Saturday, August 2, 2008

control

I started this post last Tuesday and I couldn't really get my thoughts together for it and had to keep coming back to it.  I'm still not sure if I made any sense, perhaps it's a work in progress, much like me!   

I am a typical "oldest child", type A personality, driven, rule-following, self-reliant. You name those prototypical oldest child stereotypes and I fit most of them. I like to be in control (and maybe I'm just humoring myself, if so, friends speak up - but for those of you who don't know me or don't know me well, I don't think I'm "controlling", but I like to know what's going to happen). In school I hated group projects because not everyone cared. about making an "A" and I'd usually end up doing most of the work, just to be sure it was done "right". In hindsight so much of that sounds selfish and self-centered, but there you have it - oh, and another thing about me is that I am a horrible liar.

The type A, oldest child in me has been on quite a journey these past few months. While I have always known and "trusted" that God is in control, that belief and trust has been put to the test in a huge and unavoidable way. I have been wrestling with questions like, What is faith? What is trust? What do they look like on a daily basis?  

I can't remember where I heard this, but someone recently said that trust doesn't mean the road ahead or the road behind is all okay, it just means that I promise to walk with you no matter what that road brings; trusting that God will walk next me, has walked next to me each step of the road I'm on.    

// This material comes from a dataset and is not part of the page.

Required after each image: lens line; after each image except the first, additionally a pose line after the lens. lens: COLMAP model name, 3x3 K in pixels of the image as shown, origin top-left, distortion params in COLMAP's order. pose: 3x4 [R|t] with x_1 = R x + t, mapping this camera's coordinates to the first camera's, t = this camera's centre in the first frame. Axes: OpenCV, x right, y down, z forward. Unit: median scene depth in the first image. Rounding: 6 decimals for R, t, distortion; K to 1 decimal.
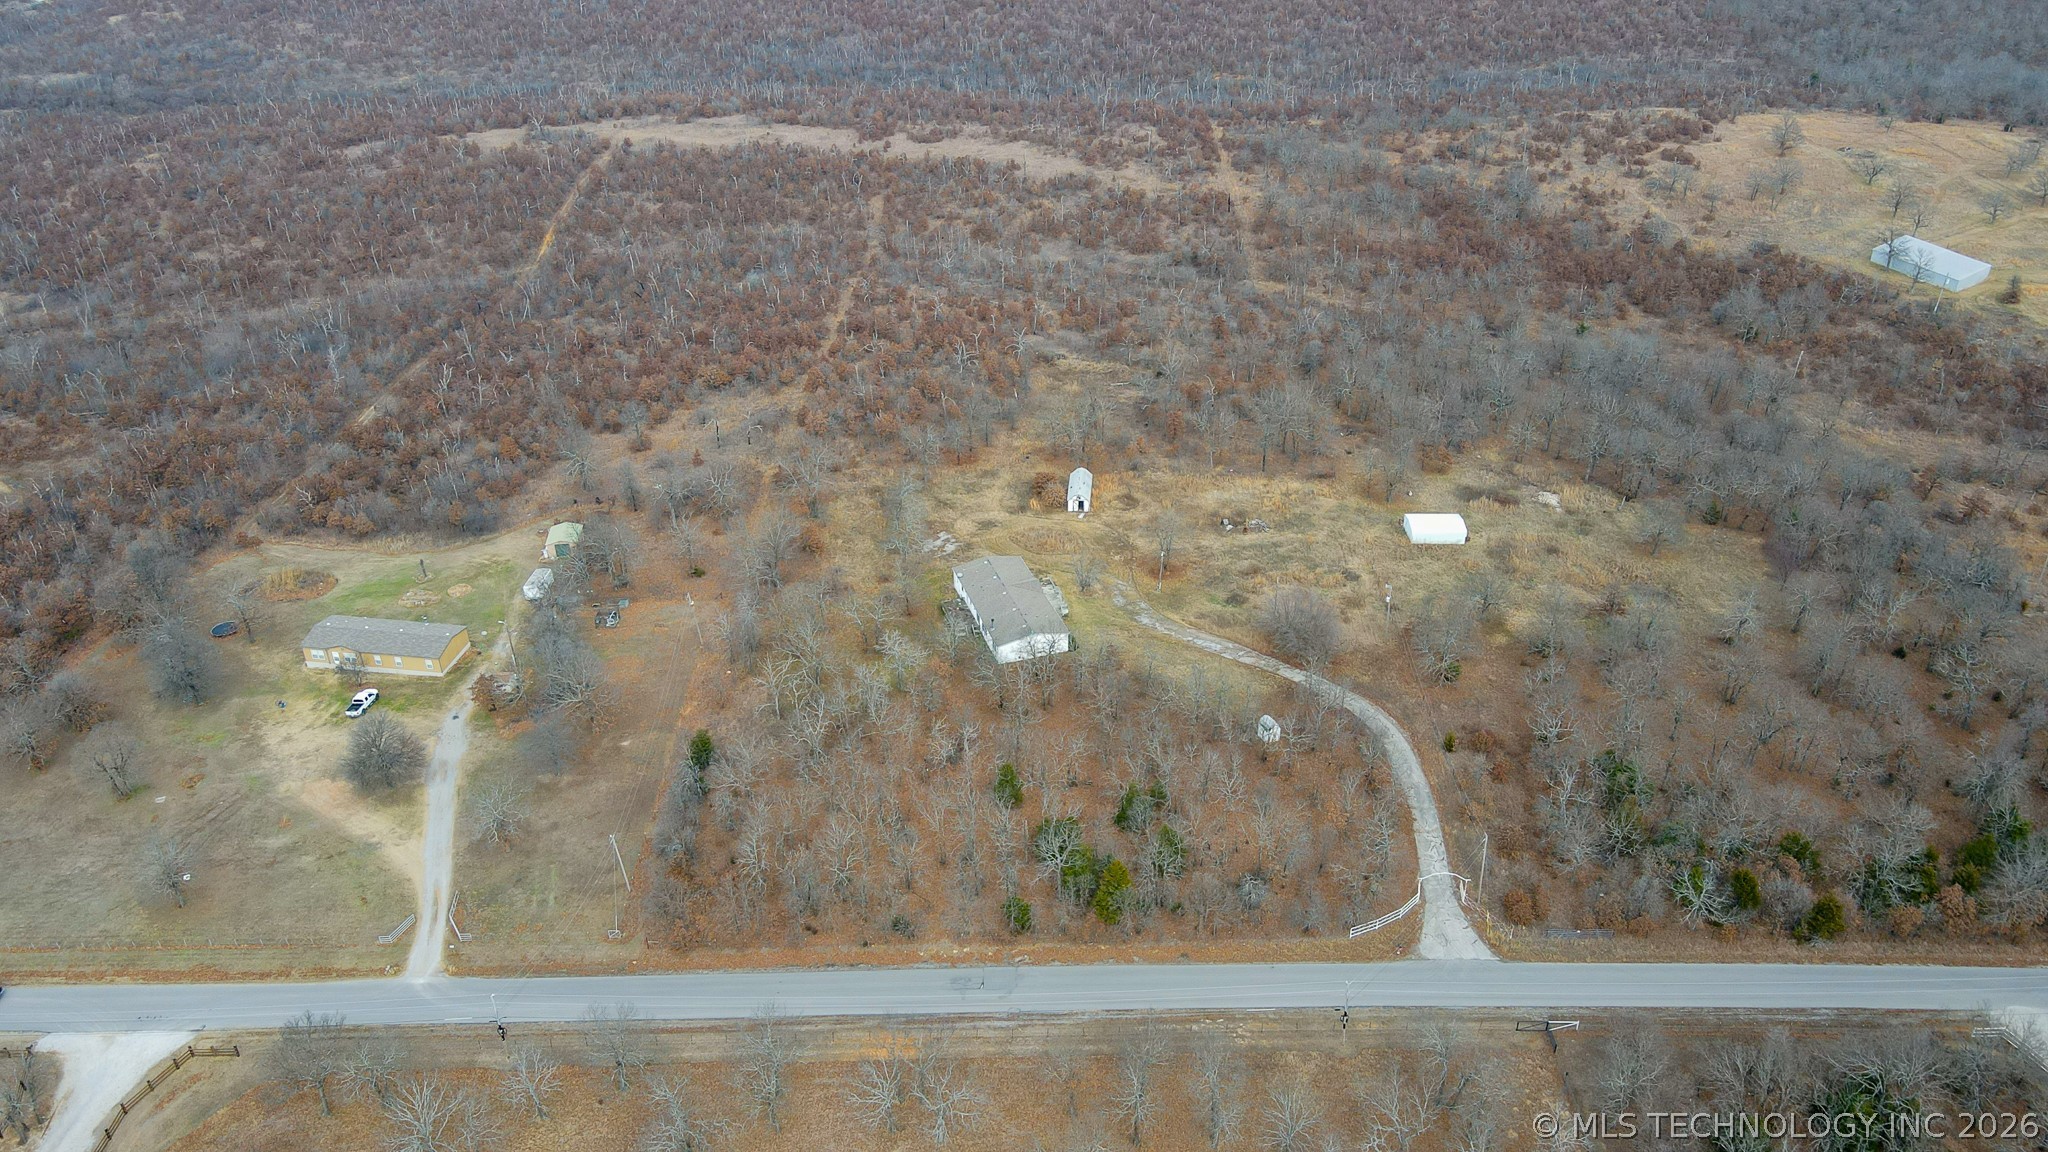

 We had our 20 week ultrasound this past Monday and the weekend leading up to it was filled with a spectrum of feelings, from excitement and anticipation to fear and anxiety.  The wait for that appointment was enough to make me sick.  That oldest child in me who wants to know how it's all going to go down and to prepare and be in control was lost!  I had absolutely no say or control over how things would go in that office Monday morning.  As the ultrasound began, my fears were taken over by my joy at seeing a beautiful heart beating, an active baby moving around just like her big sister did on her 20 week ultrasound 3 years ago, and all the measurements coming out "normal".  Worry and anxiety don't change the way things turn out though, so why do I continually return to those feelings?  My worry didn't make the ultrasound go well or cause us to get good news on Monday.  

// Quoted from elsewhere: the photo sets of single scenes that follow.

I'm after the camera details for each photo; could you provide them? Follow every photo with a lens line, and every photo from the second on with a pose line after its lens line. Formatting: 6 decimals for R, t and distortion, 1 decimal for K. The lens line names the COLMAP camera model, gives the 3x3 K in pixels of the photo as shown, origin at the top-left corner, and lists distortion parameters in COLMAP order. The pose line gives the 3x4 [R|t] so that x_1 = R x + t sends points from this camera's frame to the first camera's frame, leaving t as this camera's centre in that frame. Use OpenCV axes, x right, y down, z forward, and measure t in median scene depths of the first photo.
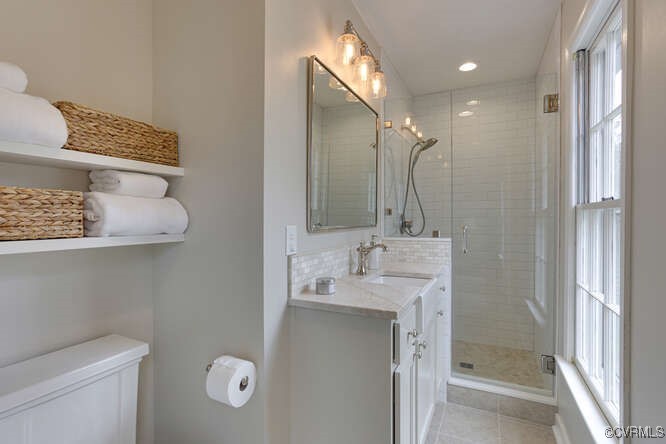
lens RADIAL K [[329.2, 0, 321.7], [0, 329.2, 219.4], [0, 0, 1]] dist [-0.001081, 0.000972]
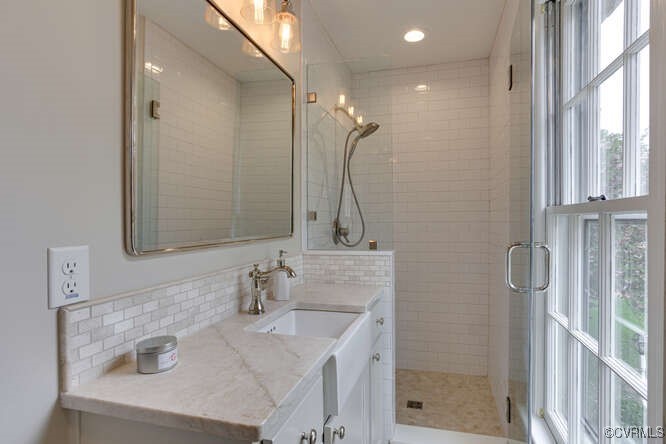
lens RADIAL K [[369.5, 0, 333.0], [0, 369.5, 222.0], [0, 0, 1]] dist [-0.016528, 0.000016]
pose [[0.982681, -0.003696, 0.185270, 0.118119], [0.004376, 0.999985, -0.003262, -0.008563], [-0.185255, 0.004016, 0.982682, 0.223562]]
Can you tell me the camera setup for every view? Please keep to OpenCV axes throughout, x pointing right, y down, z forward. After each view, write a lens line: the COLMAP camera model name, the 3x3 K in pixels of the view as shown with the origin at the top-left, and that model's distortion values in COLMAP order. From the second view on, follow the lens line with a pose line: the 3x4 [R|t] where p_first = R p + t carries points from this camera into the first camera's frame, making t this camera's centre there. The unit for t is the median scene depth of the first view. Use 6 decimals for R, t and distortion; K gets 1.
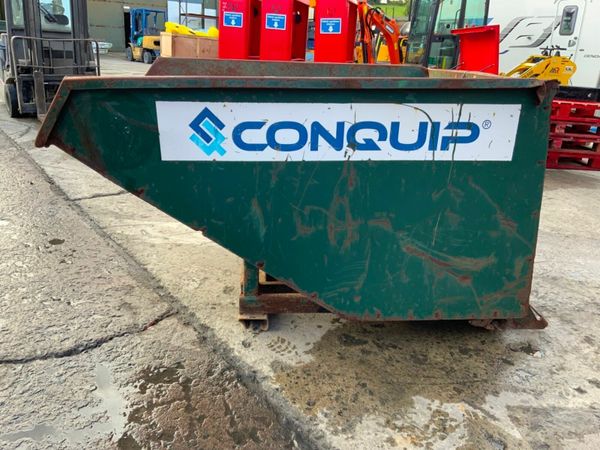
lens RADIAL K [[494.6, 0, 300.0], [0, 494.6, 225.0], [0, 0, 1]] dist [0.112389, -0.218741]
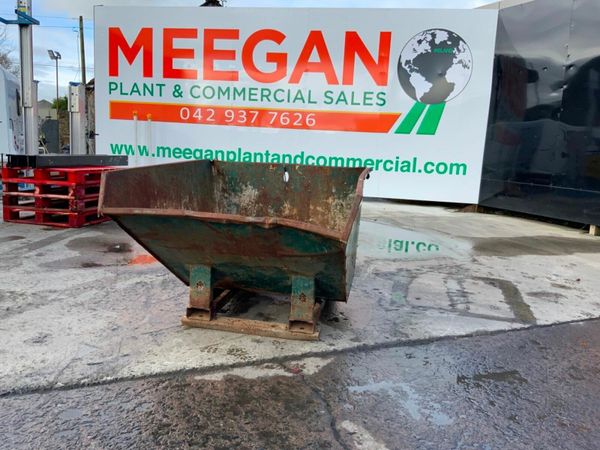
lens RADIAL K [[494.6, 0, 300.0], [0, 494.6, 225.0], [0, 0, 1]] dist [0.112389, -0.218741]
pose [[0.250188, -0.198670, 0.947595, -1.804115], [0.294843, 0.947869, 0.120881, -0.387787], [-0.922211, 0.249149, 0.295722, 0.642747]]
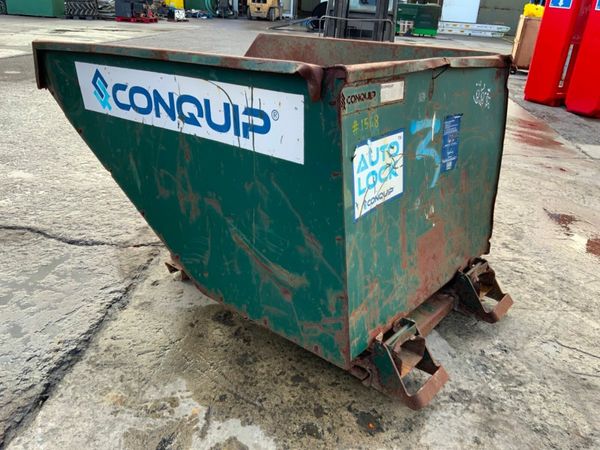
lens RADIAL K [[494.6, 0, 300.0], [0, 494.6, 225.0], [0, 0, 1]] dist [0.112389, -0.218741]
pose [[0.719403, 0.268822, -0.640463, 0.992600], [-0.250821, 0.960395, 0.121372, -0.133998], [0.647725, 0.073327, 0.758337, 0.398522]]
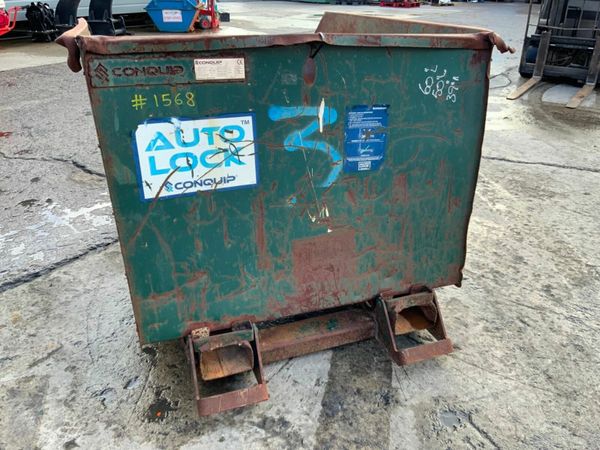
lens RADIAL K [[494.6, 0, 300.0], [0, 494.6, 225.0], [0, 0, 1]] dist [0.112389, -0.218741]
pose [[0.270936, 0.383979, -0.882697, 1.334705], [-0.326760, 0.899232, 0.290875, -0.353875], [0.905440, 0.209622, 0.369104, 1.058264]]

The more I think about it, the more I see that anxiety as my last ditch effort to control the outcome of something I consciously know that I have zero control over.  Obviously, I need to stay healthy and eat right, take my vitamins, give myself my shots, etc., but so much of what could go wrong is out of my hands.  

God, help me to loosen that grip of control, to live in the light, to see my blessings, to trust and hope in you - to be less of me and more of Jesus.  

I hope that I don't constantly sound like all I think about is the negative, because that is certainly not the case, but these questions plague me and writing about them somehow helps me to make sense of it.